People must get taught math terribly if they think "I don't need to worry about piles of abstract math to understand a rotation, all I have to do is think about what happens to the XYZ axes under the matrix rotation". That is what you should learn in the math class!

Anyone who has taken linear algebra should know that (1) a rotation is a linear operation, (2) the result of a linear operation is calculated with matrix multiplication, (3) the result of a matrix multiplication is determined by what it does to the standard basis vectors, the results of which form the columns of the matrix.

This guy makes it sound like he had to come up with these concepts from scratch, and it's some sort of pure visual genius rather than math. But... it's just math.

Viliam1234 32 minutes ago | parent | prev | next [-]

> Mathematicians like to see their matrices laid out on paper this way (with the array indices increasing down the columns instead of across the rows as a programmer would usually write them).

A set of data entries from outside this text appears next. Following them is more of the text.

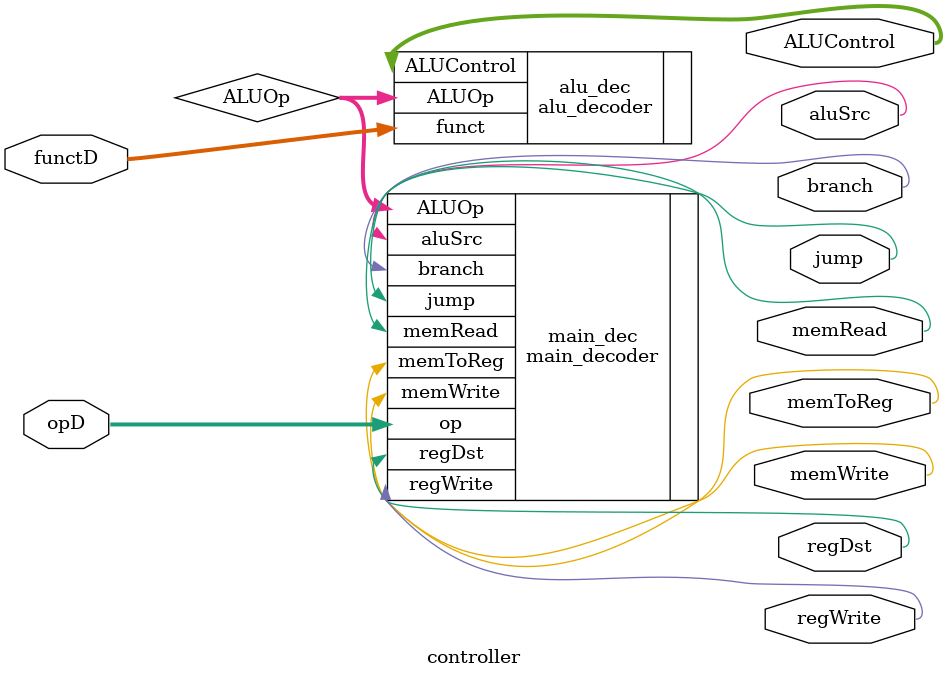
<source format=v>
`timescale 1ns / 1ps


module controller(
    input [5:0] opD,functD,
    output [2:0] ALUControl,
    output  jump, branch, aluSrc,memRead,memWrite,memToReg,regWrite,regDst
);
    wire  [1:0] ALUOp;

    main_decoder main_dec(
        .op(opD),
        .jump(jump), 
        .branch(branch), 
        .aluSrc(aluSrc),
        .memRead(memRead),
        .memWrite(memWrite),
        .memToReg(memToReg),
        .regWrite(regWrite),
        .regDst(regDst),
        .ALUOp(ALUOp)
    );

    alu_decoder alu_dec(
        .funct(functD),
        .ALUOp(ALUOp),
        .ALUControl(ALUControl)
    );


endmodule

</source>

Could a mathematician please confirm of disconfirm this?

I think that different branches of mathematics have different rules about this, which is why careful writers make it explicit.

gus_massa 17 minutes ago | parent [-]

Mathematician here. I never heard that.

(In many branches the idea is that you care about the abstract linear transformation and properties instead of the dirty coefficients that depend on the specific base. I don't expect a mathematician to have an strong opinion on the order. All are equivalent via isomorphism.)

shiandow 42 minutes ago | parent | prev | next [-]

I don't think there's any mathematical reason to lay out the elements in memory that way. Sure given no context I would probably use i = row + n col as index, but it doesn't really matter much me.

If I had to pick between a matrix being a row of vectors or a column of covectors, I'd pick the latter. And M[i][j] should be the element in row i column j, which is nonnegotiable.

pavlov an hour ago | parent | prev | next [-]

Part of a fairly old OpenGL tutorial, about 2002.

The age doesn't affect this matrix part, but just FYI that any specific APIs discussed will probably be out of date compared to modern GPU programming.

globalnode 42 minutes ago | parent | prev [-]

yellow text on green background... my eyes!